1 c of a unit is $$\frac{1}{100}$$ of a unit.

Therefore to convert toN.m you need to multiply cN.m with 0.01. $$0.01 \text{N.m} = 1 \text{cN.m} =1 \text{N.cm}$$

Probably the prefix centi is most commonly encounter used in centimeter cm.

Regarding the uses of cN.m or equally N.cm (which might be more convenient for some people), probably the most common usage (at least that I've personally noticed in recent times) in engineering would be as measuring units of the torque of stepper motors like NEMA 17. These motors are commonly used in 3d printers (e.g. have a look at this RepRap link) and other 'hobbyist' (or more professional) projects.

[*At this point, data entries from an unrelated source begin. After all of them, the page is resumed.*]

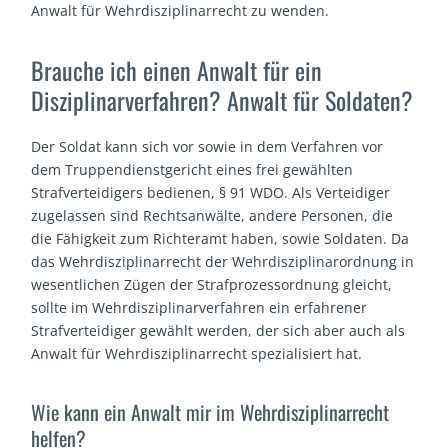
Anwalt für Wehrdisziplinarrecht zu wenden.
Brauche ich einen Anwalt für ein
Disziplinarverfahren? Anwalt für Soldaten?
Der Soldat kann sich vor sowie in dem Verfahren vor
dem Truppendienstgericht eines frei gewählten
Strafverteidigers bedienen, § 91 WDO. Als Verteidiger
zugelassen sind Rechtsanwälte, andere Personen, die
die Fähigkeit zum Richteramt haben, sowie Soldaten. Da
das Wehrdisziplinarrecht der Wehrdisziplinarordnung in
wesentlichen Zügen der Strafprozessordnung gleicht,
sollte im Wehrdisziplinarverfahren ein erfahrener
Strafverteidiger gewählt werden, der sich aber auch als
Anwalt für Wehrdisziplinarrecht spezialisiert hat.
Wie kann ein Anwalt mir im Wehrdisziplinarrecht
helfen?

• Only biologists and medics seem to use centimeters as a standard unit of length in the UK. Engineers invariably use meters or millimeters. May 20 at 9:49
• @alephzero you are 100% right that mechanical/electircal engineers invariably use mm, however at least where I am from centimeter is a much more commonly used in a daily basis, eg height of a person. Also, - again at least where I am from - civil engineers tent to use in diagrams cm. May 20 at 9:52
• Are centinewtons actually units people that are lucky enough to not deal with the imperial system use?
– jko
May 20 at 11:41
• An easier way to think about it is Newton times centimeter. May 20 at 12:33
• Shouldn't this say "Therefore to convert in N.m you need to multiply cN.m by 100."? May 20 at 20:17

cN.m = N.cm = 0.01 N.m

N.cm is more intuitive than cN.m.

'c' is a standard SI prefix indication one-hundredth as in centimeter, 0.01 m.